Discussing Dracula in conversation with Adam Buxton, Grant noted that Coppola is one of three names considered the best in cinema. He said: “A good experience working for Coppola. Coppola, Scorsese and Altman were the three indie gods of directors when I was a teenager and then again when I was at drama school in the early 1970s. So to have the opportunity to work with all three of them was, ‘well, I can die now’.”

He added: “We rehearsed for three weeks at his Napa Valley Estate that had a big warehouse that had the Godfather desk in one corner, the boat from Apocalypse Now in another corner, props from all his movies. He cooked for all of us every single night. He put Keanu Reeves, Cary Elwes and I in a hot air balloon as a male bonding experience because of our characters.”

It’s typical of someone like Coppola, with an Italian background, to welcome his cast and crew into his life as though they were his own family and generate a welcoming atmosphere on set. Grant said: “He operates in trying to create a real extended Italian family atmosphere by cooking for everybody, and I’ve never known so many visitors come to stay with their pets and friends and family and everything.”

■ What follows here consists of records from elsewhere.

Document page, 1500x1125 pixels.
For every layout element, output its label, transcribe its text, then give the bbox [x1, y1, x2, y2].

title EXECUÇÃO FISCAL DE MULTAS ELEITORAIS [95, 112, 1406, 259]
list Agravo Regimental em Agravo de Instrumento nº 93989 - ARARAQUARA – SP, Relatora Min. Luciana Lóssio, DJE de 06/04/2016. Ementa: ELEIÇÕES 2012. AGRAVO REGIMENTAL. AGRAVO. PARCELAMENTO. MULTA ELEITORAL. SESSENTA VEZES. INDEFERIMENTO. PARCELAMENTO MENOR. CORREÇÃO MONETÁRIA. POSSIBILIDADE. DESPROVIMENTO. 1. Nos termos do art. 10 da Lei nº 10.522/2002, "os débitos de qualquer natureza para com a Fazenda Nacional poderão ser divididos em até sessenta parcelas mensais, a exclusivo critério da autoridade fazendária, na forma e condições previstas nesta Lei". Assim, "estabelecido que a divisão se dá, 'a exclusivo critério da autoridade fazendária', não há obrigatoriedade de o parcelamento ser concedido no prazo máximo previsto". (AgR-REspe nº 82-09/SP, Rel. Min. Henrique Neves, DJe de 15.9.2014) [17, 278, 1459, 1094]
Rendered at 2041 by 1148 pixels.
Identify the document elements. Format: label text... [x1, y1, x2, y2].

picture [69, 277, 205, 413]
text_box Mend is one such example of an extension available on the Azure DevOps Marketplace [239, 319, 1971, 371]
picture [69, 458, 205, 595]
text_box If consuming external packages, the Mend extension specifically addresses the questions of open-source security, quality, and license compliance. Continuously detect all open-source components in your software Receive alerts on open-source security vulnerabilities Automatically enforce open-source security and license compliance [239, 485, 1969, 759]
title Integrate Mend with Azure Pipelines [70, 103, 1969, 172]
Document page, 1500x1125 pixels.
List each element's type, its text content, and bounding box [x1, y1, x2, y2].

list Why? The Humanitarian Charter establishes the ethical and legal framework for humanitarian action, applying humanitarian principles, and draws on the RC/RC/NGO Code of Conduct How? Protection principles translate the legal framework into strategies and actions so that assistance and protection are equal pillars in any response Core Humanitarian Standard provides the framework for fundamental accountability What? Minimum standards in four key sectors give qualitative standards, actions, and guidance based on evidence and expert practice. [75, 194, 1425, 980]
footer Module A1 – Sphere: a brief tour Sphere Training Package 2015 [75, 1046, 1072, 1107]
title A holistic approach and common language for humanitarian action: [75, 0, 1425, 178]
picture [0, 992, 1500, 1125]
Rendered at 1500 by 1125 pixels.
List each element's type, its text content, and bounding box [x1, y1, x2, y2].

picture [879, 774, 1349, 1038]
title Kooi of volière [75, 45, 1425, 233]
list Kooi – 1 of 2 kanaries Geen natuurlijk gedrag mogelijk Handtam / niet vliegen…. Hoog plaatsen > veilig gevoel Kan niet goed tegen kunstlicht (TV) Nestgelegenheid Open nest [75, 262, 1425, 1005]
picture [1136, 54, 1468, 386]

However, Grant had also been directed by Martin Scorsese on The Age of Innocence immediately after working with Coppola, and he noted that Scorsese did not extend that familial atmosphere, despite also being from an Italian family. “Scorsese, the other great Italian American director, worked in exactly the opposite way,” Grant said. “Everything was monastically quiet, controlled, disciplined.”

“I presume it was something to do with the fact that The Age of Innocence was set in the Edith Wharton world of New York’s upper echelon of incredibly wealthy people, so it was very stuffy. The atmosphere was the antithesis of what Coppola created on Dracula. So it was interested to go straight from Coppola’s set with a one-week break to Scorsese land.”

It was of great interest to Grant that Scorsese had developed a reputation for creating violently explosive films, but upon meeting him, he was rather reserved. Grant said, “I thought this is the man that has made some of the most violent films this side of Tarantino, but he was so fastidious and controlled and quiet speaking – although at bullet speed – that it was the opposite to how Coppola operated.”